I’d looked this phobia up after the fourth time she proclaimed that I suffered from it.
This lyssophobia was an intense terror of becoming mad, insane or having a nervous breakdown. I’m sure my mother came about this by stringing all the adjectives she felt described me into one search engine. She conveniently left out that it was also a fear of rabies.
It was these kinds of moments that convinced me my mother was ashamed of who I was. I’d seen so many doctors at her urging before refusing to step foot into any more sterile waiting rooms just so that I could be picked apart by another stranger. I didn’t want to keep popping different serotonin inhibitors into my mouth.
They couldn’t solve all the issues I had. No drug would. That’s how I knew—why I had a valid fear of going insane. I was a prime candidate for the affliction.
I lay staring at the wall of an unfamiliar room, knowing I was dangerously close to that very precipice. The one that would see me plummeting towards an extremity that had no return. I was scared—terrified of what it would feel like to hit rock bottom.
Who would I become when everything that made me sane was stripped away? I breathed in deeply, inhaling citrus and spice instead of the sea scent I longed for.
Naked and half-buried beneath a plush dark-colored duvet, rays of sunlight warmed every exposed part of me that could be reached through the sheer canopy cocooning the large bed. It was this small, trivial thing that reminded me of my cozy little house.

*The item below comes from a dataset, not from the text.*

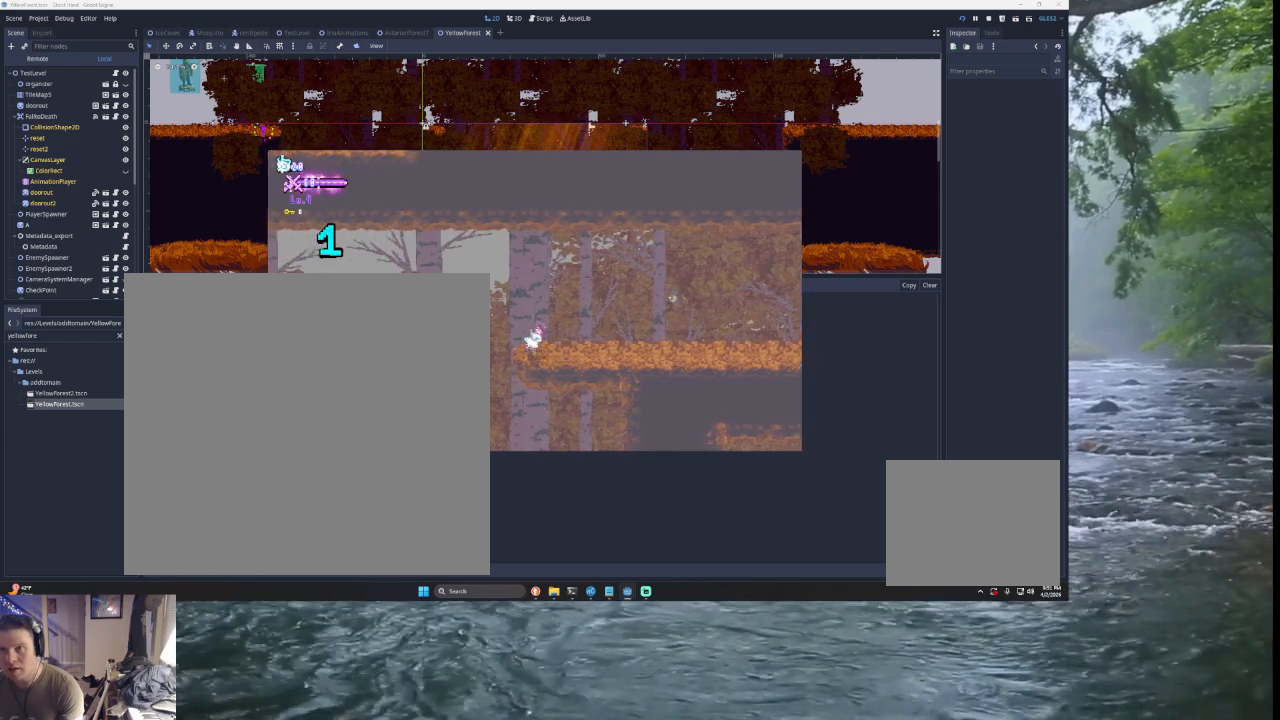
{"buttons": ["TRIANGLE"], "left_stick": "left", "right_stick": "center", "events": [[133, "TRIANGLE", "down"]]}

I never thought I’d miss it so much.
My life was drastically different before I took that call after midnight. There wasn’t anything remarkable or enviable about it.
Things were…bleak. Grey and extraordinarily ordinary. There was little to no excitement.
I spent almost every waking hour with a furry rodent or Chloe when she had time to spare. I would trade this ominous silence for all of that back in a heartbeat. I rolled my lips and swallowed, trying to cure my mouth of its heavy cottoned dry spell. I had no recollection of how I wound up like this.
I didn’t remember taking my clothes off or climbing the stairs, much less getting into this bed.
Had I drunk another glass of Alaric’s special poison? An experimental cocktail, that’s what he had called it. I had no idea how long he’d been giving this to me or why. The night before was mostly a blur but two distinct moments stood out against the backdrop of darkness.
Alaric taking full possession of my body and me playing the piano. I’d done as he asked and given him a private performance.
The hauntingly beautiful melody he asked me to play was still resounding in my head, trapping distress in my troubled heart. I flexed my fingers and toes to try and get a feel for how my body felt. There was a lingering soreness between my thighs, but otherwise, I felt fine—physically. Pain or not, I had to get up and sort this situation out.
I needed to gather the fragments of memory swirling through my head—bring back even a little of the clarity that was missing.